(TEXT EXCERPT)

The Newsletter 84 Autumn 2019

The Eurasian origins of 'pinyin'

Ulug Kuzuoglu

In 1931, Chinese and Russian revolutionaries in the Soviet Union joined hands to devise the Chinese Latin Alphabet (latinxua sinwenz, CLA), the mother of contemporary pinyin. While the significance of the CLA in the history of Chinese language and script reforms is beyond doubt, its exact kinship to pinyin remains murky, for the CLA was markedly different from pinyin not only in its ideological make-up, but also in its letter-composition. Yuyan 語言 [language], for instance, was written as yjan in the CLA in the 1930s; or Ladinghua 拉丁化 [Latinization] was written as latinxua. The ‘y’ of pinyin, in other words, was originally written with a ‘j’; ‘h’ was written with an ‘x’; and ‘yu’ or ‘ü’ with a ‘y’. Trivial as it may seem, an archaeology of these letters offers a history unlike the ones written before.

Latinization in China has largely been described either as the product of nationalism and modernization, or the outcome of Western colonialism and social Darwinism. The history of the CLA, however, compels us to question these established narratives and resituate Chinese Latinization within a greater Eurasian media history that stretches from the Ottoman Empire to the Soviet Union, and explores the techno-political impact of new communications technologies on non-Latin scripts, of which Chinese was one. In particular, understanding the letters of the CLA requires a novel focus on the long history of Arabic script reforms across Eurasia.

(End TEXT EXCERPT)
(DATA LISTING)

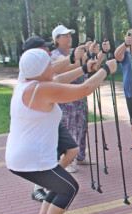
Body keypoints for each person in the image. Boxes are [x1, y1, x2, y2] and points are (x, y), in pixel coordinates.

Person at [6, 49, 116, 214]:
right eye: (48, 64)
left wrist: (84, 68)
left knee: (59, 187)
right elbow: (84, 90)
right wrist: (106, 70)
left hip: (24, 157)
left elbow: (58, 79)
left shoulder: (28, 84)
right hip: (31, 159)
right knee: (69, 188)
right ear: (39, 70)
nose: (52, 67)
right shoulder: (39, 90)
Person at [21, 36, 79, 202]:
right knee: (47, 156)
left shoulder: (42, 67)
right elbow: (58, 75)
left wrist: (84, 65)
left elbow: (59, 77)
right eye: (44, 50)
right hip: (38, 123)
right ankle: (40, 186)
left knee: (72, 150)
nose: (48, 52)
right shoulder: (30, 72)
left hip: (51, 119)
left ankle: (48, 183)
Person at [51, 24, 107, 170]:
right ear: (57, 39)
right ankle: (65, 160)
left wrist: (95, 53)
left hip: (79, 95)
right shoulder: (56, 55)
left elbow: (90, 64)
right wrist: (84, 56)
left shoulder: (74, 51)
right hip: (65, 98)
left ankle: (80, 156)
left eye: (70, 35)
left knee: (82, 126)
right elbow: (67, 66)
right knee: (67, 128)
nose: (69, 38)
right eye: (65, 36)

(End DATA LISTING)

• _EXERCISE AIM_: Reproduce the passage of the essay on the origins of pinyin word for word, from "Latinization in China" to "reforms across Eurasia.".

• _EXERCISE OUTPUT_:
Latinization in China has largely been described either as the product of nationalism and modernization, or the outcome of Western colonialism and social Darwinism. The history of the CLA, however, compels us to question these established narratives and resituate Chinese Latinization within a greater Eurasian media history that stretches from the Ottoman Empire to the Soviet Union, and explores the techno-political impact of new communications technologies on non-Latin scripts, of which Chinese was one. In particular, understanding the letters of the CLA requires a novel focus on the long history of Arabic script reforms across Eurasia.